Larger water changes like 50%


----------



## zeefs (Jul 26, 2010)

that high would dAily 15% wwork do you think?


----------



## BRUNER247 (Jun 2, 2010)

That's too high. Like ICM more at waterchanges n cut back on feeding a hair should help a lil too.


----------



## zeefs (Jul 26, 2010)

whats ICM?


----------



## BRUNER247 (Jun 2, 2010)

zeefs said:


> whats ICM?


The pretty girl from above. I can mate=ICM


----------



## zeefs (Jul 26, 2010)

ahh lol good call man, so what do u think i should do just daily 15% ?

or 15% daily is too high u mean? my bad


----------



## BRUNER247 (Jun 2, 2010)

Idk that might be to fast. I'd try 30% check it. Maybe in few days 30% again n check n adjust from there if its not coming down bump up to 50%. What size tank, what fish, n filter ect. Planted?


----------



## zeefs (Jul 26, 2010)

Ok ill try the 30% forsure

I have a 112 gallon, ac110,whispers 40&60 
5-7"ish & 1-4" all reds i dont have any plants in tank they never last with me


----------



## Onkiebonkie (Apr 5, 2010)

How long ago did you change your substrate? And is it course or fine?


----------



## zeefs (Jul 26, 2010)

I just did my gravel cleaning on the 28th, i dont really know what kind of substrate it is regular black i dunno


----------



## Onkiebonkie (Apr 5, 2010)

No, i mean how long since you totally renewed your substrate? Alot of dirt accumulates over time (espessially the course substrate) to the point waterchanges have little or no effect.


----------



## zeefs (Jul 26, 2010)

Oh ok last time i did that was on july 8th


----------



## Soul Assassin (Nov 21, 2006)

Onkiebonkie said:


> No, i mean how long since you totally renewed your substrate? Alot of dirt accumulates over time (espessially the course substrate) to the point waterchanges have little or no effect.

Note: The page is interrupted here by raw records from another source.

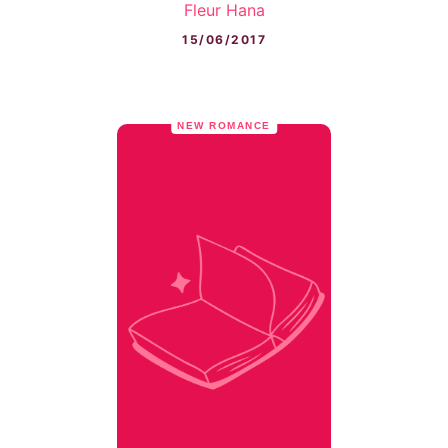
Fleur Hana
15/06/2017
NEW ROMANCE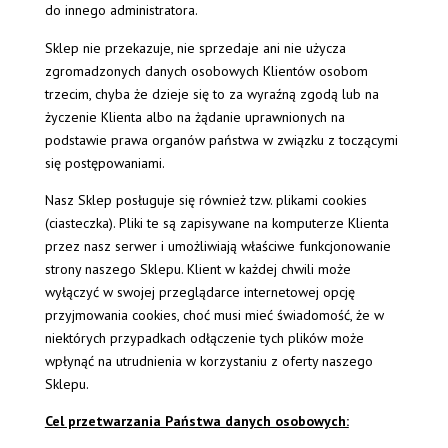
do innego administratora.
Sklep nie przekazuje, nie sprzedaje ani nie użycza
zgromadzonych danych osobowych Klientów osobom
trzecim, chyba że dzieje się to za wyraźną zgodą lub na
życzenie Klienta albo na żądanie uprawnionych na
podstawie prawa organów państwa w związku z toczącymi
się postępowaniami.
Nasz Sklep posługuje się również tzw. plikami cookies
(ciasteczka). Pliki te są zapisywane na komputerze Klienta
przez nasz serwer i umożliwiają właściwe funkcjonowanie
strony naszego Sklepu. Klient w każdej chwili może
wyłączyć w swojej przeglądarce internetowej opcję
przyjmowania cookies, choć musi mieć świadomość, że w
niektórych przypadkach odłączenie tych plików może
wpłynąć na utrudnienia w korzystaniu z oferty naszego
Sklepu.
Cel przetwarzania Państwa danych osobowych: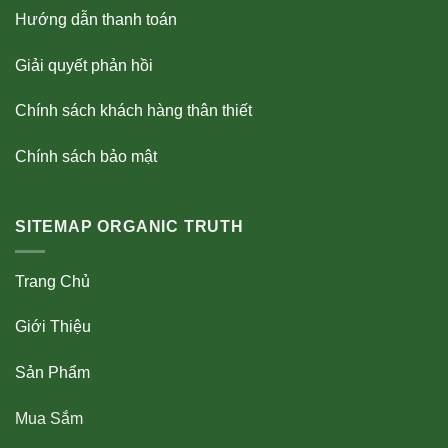
Hướng dẫn thanh toán
Giải quyết phản hồi
Chính sách khách hàng thân thiết
Chính sách bảo mật
SITEMAP ORGANIC TRUTH
Trang Chủ
Giới Thiệu
Sản Phẩm
Mua Sắm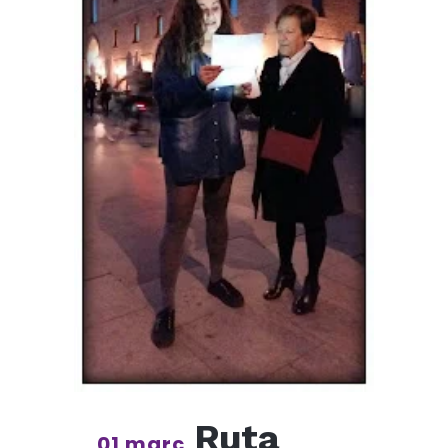
Ruta
01 març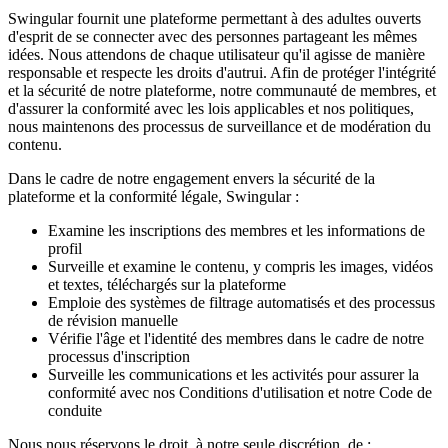
Swingular fournit une plateforme permettant à des adultes ouverts
d'esprit de se connecter avec des personnes partageant les mêmes
idées. Nous attendons de chaque utilisateur qu'il agisse de manière
responsable et respecte les droits d'autrui. Afin de protéger l'intégrité
et la sécurité de notre plateforme, notre communauté de membres, et
d'assurer la conformité avec les lois applicables et nos politiques,
nous maintenons des processus de surveillance et de modération du
contenu.
Dans le cadre de notre engagement envers la sécurité de la
plateforme et la conformité légale, Swingular :
Examine les inscriptions des membres et les informations de
profil
Surveille et examine le contenu, y compris les images, vidéos
et textes, téléchargés sur la plateforme
Emploie des systèmes de filtrage automatisés et des processus
de révision manuelle
Vérifie l'âge et l'identité des membres dans le cadre de notre
processus d'inscription
Surveille les communications et les activités pour assurer la
conformité avec nos Conditions d'utilisation et notre Code de
conduite
Nous nous réservons le droit, à notre seule discrétion, de :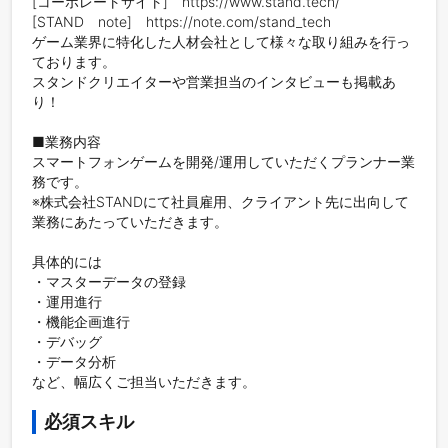
[コーポレートサイト]　https://www.stand.tech/

[STAND　note]　https://note.com/stand_tech

ゲーム業界に特化した人材会社として様々な取り組みを行っ
ております。

スタンドクリエイターや営業担当のインタビューも掲載あ
り！

■業務内容

スマートフォンゲームを開発/運用していただくプランナー業
務です。

※株式会社STANDにて社員雇用、クライアント先に出向して
業務にあたっていただきます。

具体的には

・マスターデータの登録

・運用進行

・機能企画進行

・デバッグ

・データ分析

など、幅広くご担当いただきます。
必須スキル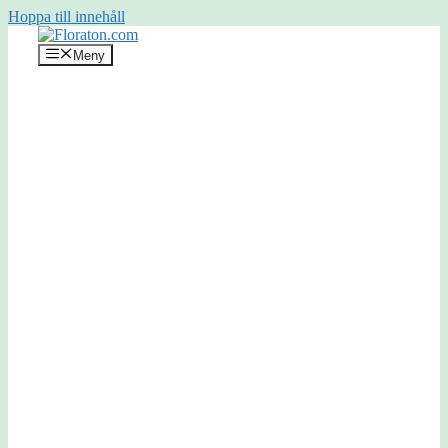
Hoppa till innehåll
Meny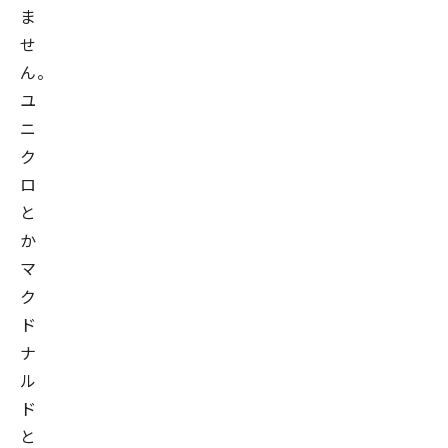
ト
ま
セ
せ
ン
ん。
シ
ユ
ン
ニ
グ
ク
画
ロ
像
と
解
か
析
マ
を
ク
研
ド
究。
ナ
2008
ル
年
ド
ブ
と
レ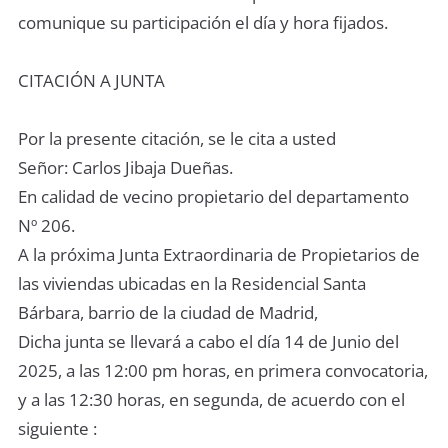
comunique su participación el día y hora fijados.
CITACIÓN A JUNTA
Por la presente citación, se le cita a usted
Señor: Carlos Jibaja Dueñas.
En calidad de vecino propietario del departamento
Nº 206.
A la próxima Junta Extraordinaria de Propietarios de
las viviendas ubicadas en la Residencial Santa
Bárbara, barrio de la ciudad de Madrid,
Dicha junta se llevará a cabo el día 14 de Junio del
2025, a las 12:00 pm horas, en primera convocatoria,
y a las 12:30 horas, en segunda, de acuerdo con el
siguiente :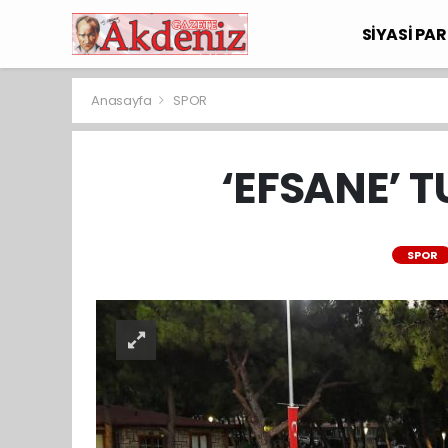
SİYASİ PAR
Anasayfa
SPOR
‘EFSANE’ 
SPOR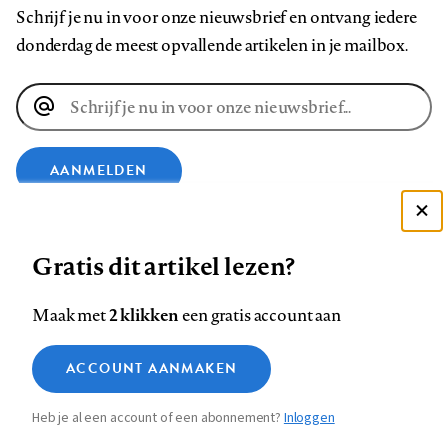
Schrijf je nu in voor onze nieuwsbrief en ontvang iedere
donderdag de meest opvallende artikelen in je mailbox.
E-
mailadres
AANMELDEN
Deze site gebruikt cookies
VOLG ONS OP
Gratis dit artikel lezen?
Zie onze cookie policy
ACCEPTEER AANBEVOLEN INSTELLINGEN
Volg
Volg
Volg
Volg
Volg
Volg
2 klikken
Maak met
een gratis account aan
ons
ons
ons
ons
ons
ons
Functionele cookies
op
op
op
op
op
op
Contact
Colofon
Disclaimer
Privacy
About us
ACCOUNT AANMAKEN
Medische vragen verdienen
Sluiten
Footer
Analytische cookies
Facebook
LinkedIn
Bluesky
Instagram
YouTube
Pinterest
betrouwbare antwoorden
Heb je al een account of een abonnement?
Inloggen
Marketing cookies
navigation
STEL ZE NU AAN ASK NTVG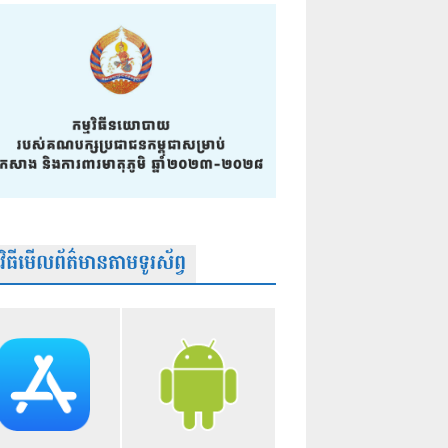
មវិធីមើលព័ត៌មានតាមទូរស័ព្វ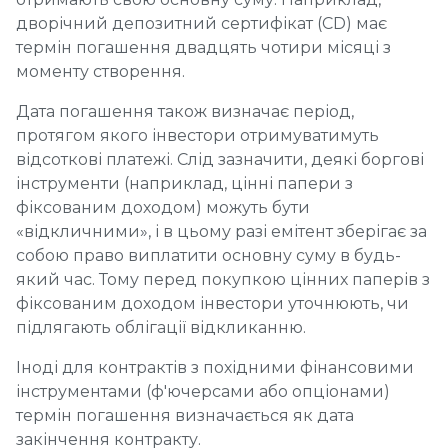
дворічний депозитний сертифікат (CD) має
термін погашення двадцять чотири місяці з
моменту створення.
Дата погашення також визначає період,
протягом якого інвестори отримуватимуть
відсоткові платежі. Слід зазначити, деякі боргові
інструменти (наприклад, цінні папери з
фіксованим доходом) можуть бути
«відкличними», і в цьому разі емітент зберігає за
собою право виплатити основну суму в будь-
який час. Тому перед покупкою цінних паперів з
фіксованим доходом інвестори уточнюють, чи
підлягають облігації відкликанню.
Іноді для контрактів з похідними фінансовими
інструментами (ф'ючерсами або опціонами)
термін погашення визначається як дата
закінчення контракту.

You dont have to replace the substrate, ever. All you need to do is vac it well every week. I would do it twice a week untill your nitrates are good. You also dont need a deep substrate, an inch max. The deeper the dirtier...

Also clean up as much after feeding


----------



## zeefs (Jul 26, 2010)

yah i had only completely changed the gravel because i transfered my 55gal into my 110 good to know i dont ever have to do that again though t.y.


----------



## the_w8 (Jul 28, 2003)

Yea you definitely dont need to change ur substrate...I've jad the same substrate since 2000 lol. If you wanna keep ur nitrates in check, after feedings make sure anything isn't laying leftover and gravel vac weekly. I change about 30-40% of my water weekly and my nitrates don't go above 20ppm and its been this way for a LONG time.


----------